##### RECORDS PROVIDED

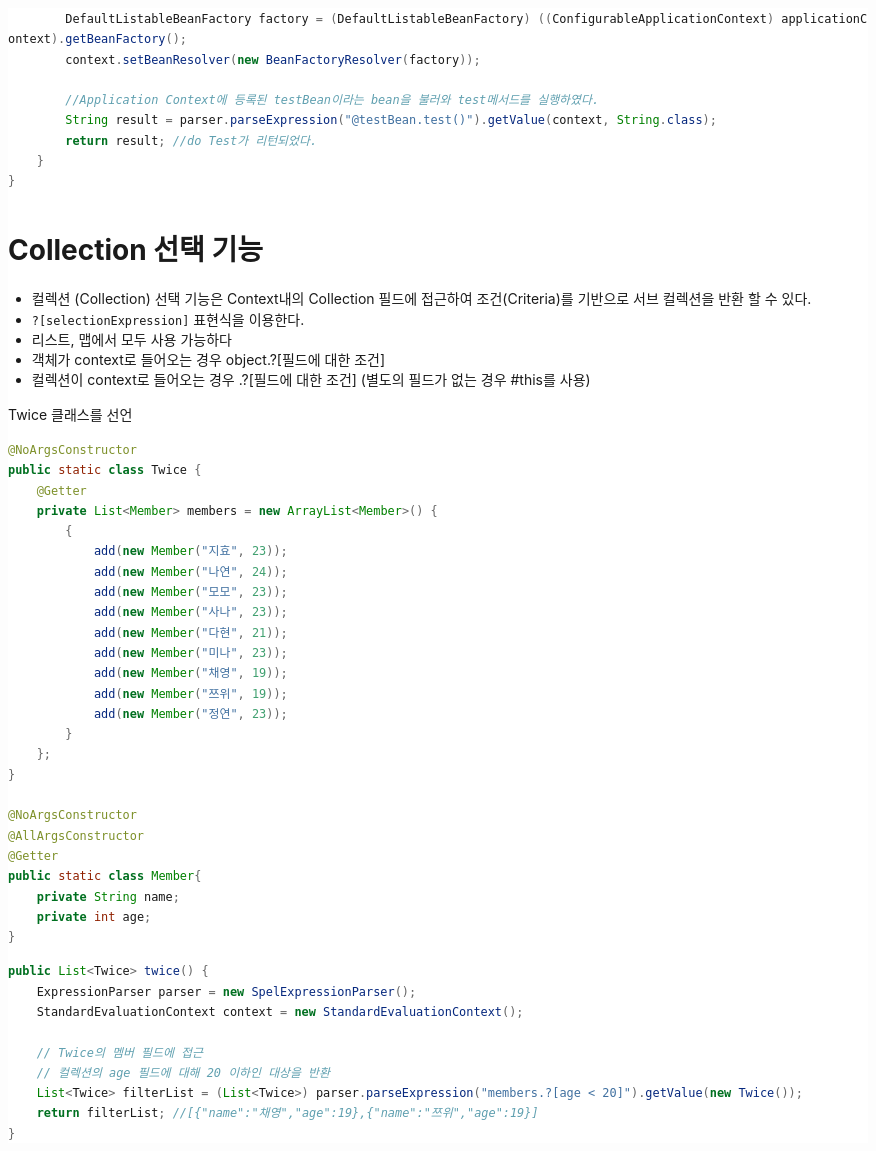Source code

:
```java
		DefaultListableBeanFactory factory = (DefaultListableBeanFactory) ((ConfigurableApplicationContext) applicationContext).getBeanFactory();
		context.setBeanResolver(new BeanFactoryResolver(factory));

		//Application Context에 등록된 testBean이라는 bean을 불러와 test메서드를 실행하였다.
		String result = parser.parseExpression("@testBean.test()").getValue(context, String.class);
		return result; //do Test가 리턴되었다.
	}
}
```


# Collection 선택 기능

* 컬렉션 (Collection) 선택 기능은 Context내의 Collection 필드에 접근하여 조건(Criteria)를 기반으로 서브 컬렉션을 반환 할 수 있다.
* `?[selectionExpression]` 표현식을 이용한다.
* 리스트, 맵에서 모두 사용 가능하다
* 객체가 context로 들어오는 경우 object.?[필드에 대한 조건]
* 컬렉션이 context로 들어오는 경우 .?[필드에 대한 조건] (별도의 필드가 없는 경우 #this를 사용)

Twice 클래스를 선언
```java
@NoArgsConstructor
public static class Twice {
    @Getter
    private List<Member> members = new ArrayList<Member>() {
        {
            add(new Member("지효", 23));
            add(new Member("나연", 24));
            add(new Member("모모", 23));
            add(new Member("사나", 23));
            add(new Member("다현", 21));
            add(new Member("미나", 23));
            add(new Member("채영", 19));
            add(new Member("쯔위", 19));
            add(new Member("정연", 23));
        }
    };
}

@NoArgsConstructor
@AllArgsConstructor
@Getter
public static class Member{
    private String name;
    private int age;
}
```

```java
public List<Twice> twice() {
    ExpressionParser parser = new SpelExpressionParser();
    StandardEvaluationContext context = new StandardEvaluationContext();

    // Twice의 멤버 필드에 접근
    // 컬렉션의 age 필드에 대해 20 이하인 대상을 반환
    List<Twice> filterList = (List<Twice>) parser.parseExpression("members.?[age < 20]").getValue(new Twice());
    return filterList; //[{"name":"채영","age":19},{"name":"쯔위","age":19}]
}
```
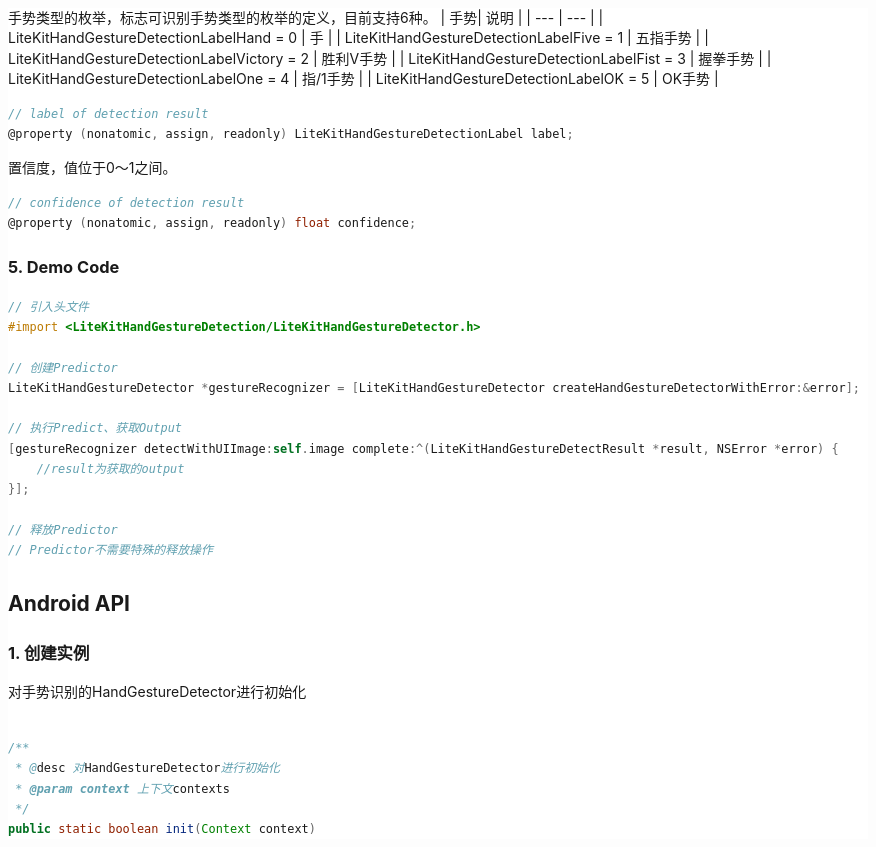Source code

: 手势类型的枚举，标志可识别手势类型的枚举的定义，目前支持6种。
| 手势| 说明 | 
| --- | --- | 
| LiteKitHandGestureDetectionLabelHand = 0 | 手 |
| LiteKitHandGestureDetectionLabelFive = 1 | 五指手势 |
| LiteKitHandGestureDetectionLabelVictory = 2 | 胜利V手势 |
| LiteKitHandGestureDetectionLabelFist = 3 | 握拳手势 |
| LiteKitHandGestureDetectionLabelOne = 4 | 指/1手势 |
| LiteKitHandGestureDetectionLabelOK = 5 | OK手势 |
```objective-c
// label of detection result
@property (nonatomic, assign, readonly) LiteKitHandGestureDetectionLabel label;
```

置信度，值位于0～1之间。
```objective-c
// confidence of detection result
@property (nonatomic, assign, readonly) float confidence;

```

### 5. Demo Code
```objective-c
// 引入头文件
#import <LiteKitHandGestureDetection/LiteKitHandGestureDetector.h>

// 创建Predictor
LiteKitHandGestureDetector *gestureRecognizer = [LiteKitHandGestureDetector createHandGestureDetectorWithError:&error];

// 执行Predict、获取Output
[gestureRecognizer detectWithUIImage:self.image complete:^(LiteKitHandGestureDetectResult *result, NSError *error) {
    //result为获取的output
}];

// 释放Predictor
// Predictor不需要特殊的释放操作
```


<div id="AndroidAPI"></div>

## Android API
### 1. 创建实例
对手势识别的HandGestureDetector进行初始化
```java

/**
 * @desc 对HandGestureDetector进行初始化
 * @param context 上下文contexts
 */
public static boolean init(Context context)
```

##########
##### RECORDS PROVIDED

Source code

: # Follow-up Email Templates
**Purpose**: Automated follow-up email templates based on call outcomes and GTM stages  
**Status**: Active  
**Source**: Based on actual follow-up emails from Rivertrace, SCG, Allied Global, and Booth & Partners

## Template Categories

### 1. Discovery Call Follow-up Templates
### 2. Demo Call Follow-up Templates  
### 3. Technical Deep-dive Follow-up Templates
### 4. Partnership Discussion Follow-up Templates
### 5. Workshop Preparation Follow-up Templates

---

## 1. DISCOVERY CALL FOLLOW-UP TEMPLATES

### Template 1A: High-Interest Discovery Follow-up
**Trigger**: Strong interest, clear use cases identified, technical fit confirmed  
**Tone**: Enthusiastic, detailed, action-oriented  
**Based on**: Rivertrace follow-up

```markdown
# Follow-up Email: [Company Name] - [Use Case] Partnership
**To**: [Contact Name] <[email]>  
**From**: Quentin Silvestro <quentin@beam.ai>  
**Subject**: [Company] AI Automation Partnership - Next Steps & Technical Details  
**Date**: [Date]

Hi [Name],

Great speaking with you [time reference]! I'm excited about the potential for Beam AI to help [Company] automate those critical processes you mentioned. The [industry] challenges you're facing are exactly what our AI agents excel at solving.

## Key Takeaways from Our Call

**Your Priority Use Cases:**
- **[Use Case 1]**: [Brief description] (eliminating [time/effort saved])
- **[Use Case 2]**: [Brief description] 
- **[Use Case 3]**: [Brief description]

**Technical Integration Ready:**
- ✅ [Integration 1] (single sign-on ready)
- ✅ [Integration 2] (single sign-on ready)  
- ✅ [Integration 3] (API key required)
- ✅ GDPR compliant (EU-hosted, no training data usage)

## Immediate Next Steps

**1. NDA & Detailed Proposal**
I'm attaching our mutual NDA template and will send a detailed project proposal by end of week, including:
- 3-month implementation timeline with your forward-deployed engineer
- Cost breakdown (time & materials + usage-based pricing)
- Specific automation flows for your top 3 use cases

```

##########
##### RECORDS PROVIDED

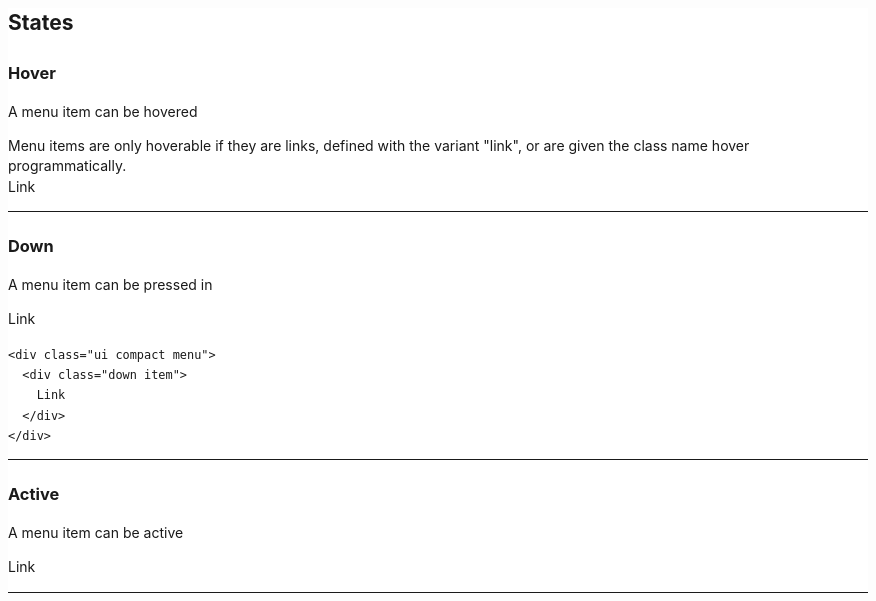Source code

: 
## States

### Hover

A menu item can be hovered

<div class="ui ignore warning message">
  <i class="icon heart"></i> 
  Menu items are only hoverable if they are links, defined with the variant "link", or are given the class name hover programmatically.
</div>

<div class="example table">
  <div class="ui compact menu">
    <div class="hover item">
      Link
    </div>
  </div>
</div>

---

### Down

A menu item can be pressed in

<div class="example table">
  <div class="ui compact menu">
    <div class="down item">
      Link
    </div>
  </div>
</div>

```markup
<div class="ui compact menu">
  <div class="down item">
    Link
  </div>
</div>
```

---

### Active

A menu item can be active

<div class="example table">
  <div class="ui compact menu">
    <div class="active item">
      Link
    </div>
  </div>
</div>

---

##########

# [REQUIREMENT]
Copy from the entries only those lines that hold the word "usage".

# [ANSWER FOR THIS EXERCISE]
- ✅ GDPR compliant (EU-hosted, no training data usage)
- Cost breakdown (time & materials + usage-based pricing)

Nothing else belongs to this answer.